Zwtl.: 2025 Verringerung des Defizits der Gemeinden ohne Wien
Mit 2025 konnten Städte und Gemeinden ohne Wien das öffentliche
Defizit gegenüber 2024 um 24 Prozent reduzieren. Wie weit dies auf
Sparmaßnahmen im operativen Bereich oder auf ein Zurückfahren von
Investitionen zurückzuführen ist, muss noch näher betrachtet werden.
Zwtl.: Gemeindefusionen: Effizienzgewinne sichtbar –
Rahmenbedingungen bremsen Wirkung
Ein Schwerpunktkapitel zu den Gemeindefusionen in der Steiermark
zeigt, dass fusionierte Gemeinden Effizienzpotenziale heben konnten.
Im Vergleich zu Nicht-Fusionsgemeinden fällt die Kostenentwicklung –
vor allem bei den Sachausgaben – geringer aus. Gleichzeitig wird
deutlich, dass das bestehende Fördersystem des Landes Steiermark
nicht ausreichend an die veränderten Gemeindestrukturen angepasst
wurde. Karoline Mitterer, Studienautorin im KDZ führt dazu aus:
„Fusionen senken zwar Kosten, verbessern aber nicht automatisch die
Finanzlage. Um Effizienzgewinne aufrecht zu erhalten, sollten die
strukturellen Schwächen im Transfersystem angepasst werden und damit
bessere Anreize für Fusionen geschaffen werden.“
Der Bericht zeigt hinsichtlich der Treffsicherheit der
Gemeindefusionen und zu den Veränderungen im Leistungsangebot seit
den Fusionen weiteren Analysebedarf. Klar ist: Gemeindefusionen
können einen wichtigen Beitrag leisten, entfalten ihr volles
Potenzial jedoch nur bei passenden Rahmenbedingungen. Dafür braucht
es ein Transfersystem, das Effizienz dauerhaft belohnt und
Rahmenbedingungen, die freiwillige Fusionen erleichtern.

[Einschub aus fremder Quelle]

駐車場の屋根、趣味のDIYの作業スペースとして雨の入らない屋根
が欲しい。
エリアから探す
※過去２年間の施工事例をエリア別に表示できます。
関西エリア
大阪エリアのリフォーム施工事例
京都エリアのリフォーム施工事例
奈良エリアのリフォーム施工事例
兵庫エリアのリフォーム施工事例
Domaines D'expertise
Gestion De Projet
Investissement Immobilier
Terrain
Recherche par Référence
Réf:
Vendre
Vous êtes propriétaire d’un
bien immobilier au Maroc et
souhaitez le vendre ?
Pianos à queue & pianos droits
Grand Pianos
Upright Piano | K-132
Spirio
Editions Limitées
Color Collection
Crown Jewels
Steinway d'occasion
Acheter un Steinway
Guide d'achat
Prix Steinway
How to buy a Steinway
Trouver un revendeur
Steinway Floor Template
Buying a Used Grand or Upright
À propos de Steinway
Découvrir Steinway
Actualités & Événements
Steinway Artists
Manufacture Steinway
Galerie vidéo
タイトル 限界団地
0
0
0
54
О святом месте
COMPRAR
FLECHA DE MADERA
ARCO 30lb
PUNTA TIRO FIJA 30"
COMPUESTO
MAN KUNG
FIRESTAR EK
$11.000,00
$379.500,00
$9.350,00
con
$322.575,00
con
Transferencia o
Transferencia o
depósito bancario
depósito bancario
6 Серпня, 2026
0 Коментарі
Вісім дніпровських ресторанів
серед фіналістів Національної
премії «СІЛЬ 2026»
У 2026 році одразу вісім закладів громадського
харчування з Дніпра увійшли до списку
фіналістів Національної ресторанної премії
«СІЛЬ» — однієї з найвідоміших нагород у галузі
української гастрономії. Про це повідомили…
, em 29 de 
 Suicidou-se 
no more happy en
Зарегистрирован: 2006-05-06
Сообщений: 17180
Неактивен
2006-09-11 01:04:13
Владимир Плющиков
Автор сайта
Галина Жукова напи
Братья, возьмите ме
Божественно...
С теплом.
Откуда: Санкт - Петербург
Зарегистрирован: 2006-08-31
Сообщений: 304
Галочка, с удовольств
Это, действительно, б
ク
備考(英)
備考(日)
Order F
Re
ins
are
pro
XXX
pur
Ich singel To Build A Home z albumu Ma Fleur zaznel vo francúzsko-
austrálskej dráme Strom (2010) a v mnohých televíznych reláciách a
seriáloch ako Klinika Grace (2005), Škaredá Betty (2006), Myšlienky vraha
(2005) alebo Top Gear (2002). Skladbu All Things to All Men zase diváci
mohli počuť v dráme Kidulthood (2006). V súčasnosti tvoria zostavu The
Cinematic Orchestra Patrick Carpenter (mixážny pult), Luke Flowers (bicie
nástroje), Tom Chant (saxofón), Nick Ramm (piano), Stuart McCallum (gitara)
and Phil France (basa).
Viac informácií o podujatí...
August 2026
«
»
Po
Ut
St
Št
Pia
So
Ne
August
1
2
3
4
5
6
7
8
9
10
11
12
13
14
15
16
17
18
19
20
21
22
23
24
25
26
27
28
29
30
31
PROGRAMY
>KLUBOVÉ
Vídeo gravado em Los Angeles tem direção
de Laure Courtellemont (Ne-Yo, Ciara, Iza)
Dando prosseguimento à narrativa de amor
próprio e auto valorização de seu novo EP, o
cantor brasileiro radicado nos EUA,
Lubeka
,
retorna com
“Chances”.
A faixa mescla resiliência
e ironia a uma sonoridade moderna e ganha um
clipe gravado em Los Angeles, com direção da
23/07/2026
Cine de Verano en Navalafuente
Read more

Zwtl.: Gemeinden halten Leistungen trotz Druck aufrecht – erste
Einschnitte sichtbar
Trotz des Drucks sichern Städte und Gemeinden weiterhin zentrale
Leistungen des gesellschaftlichen Miteinanders – von Kinderbetreuung
und Pflichtschulen, über die Ver- und Entsorgung bis zu Kultur- und
Freizeiteinrichtungen. Gleichzeitig kommt es bereits zu spürbaren
Einschränkungen: Schließungen von Eislaufplätzen oder Freibädern,
reduzierte Öffnungszeiten oder der Verkauf von Gemeindewohnungen in
mehreren Gemeinden zeigen, dass Konsolidierung zunehmend auch für die
Bevölkerung spürbar ist.
Zwtl.: Strukturreformen und faire Rahmenbedingungen entscheidend
Die Stabilisierung der Gemeindefinanzen kann nicht allein durch
Einsparungen auf kommunaler Ebene gelingen. Neben
Konsolidierungsmaßnahmen der Gemeinden braucht es vor allem
strukturelle Verbesserungen der Rahmenbedingungen, welche jedoch erst
mittelfristig wirken. Bis diese greifen können, sind kurzfristige
Unterstützungsmaßnahmen des Bundes zweckmäßig, um einen ungewollten
Abbau der kommunalen Daseinsvorsorge zu vermeiden.
Zentrale Ansatzpunkte für mittelfristige Reformen sind:
– Reform der Grundsteuer
– Weiterentwicklung der Transfersysteme zwischen Ländern und
Gemeinden
– Geeignete Rahmenbedingungen für Kooperationen und freiwillige
Fusionen
– Verbesserung der vertikalen Verteilung im Rahmen des FAG zu Gunsten
von Städten und Gemeinden
Zwtl.: Appell an Bund und Länder
Städte und Gemeinden leisten unter schwierigen Rahmenbedingungen
einen wesentlichen Beitrag zur Lebensqualität in Österreich. Damit
dies auch künftig möglich ist, braucht es rasch wirksame Reformen.
„Städte und Gemeinden machen ihre Hausaufgaben und setzen
Maßnahmen zur Konsolidierung. Gleichzeitig braucht es aber faire und
zukunftsfitte Rahmenbedingungen. Nur so können Städte und Gemeinden
ihre Aufgaben weiterhin zuverlässig erfüllen“, so Thomas Weninger,
Generalsekretär des Österreichischen Städtebundes abschließend.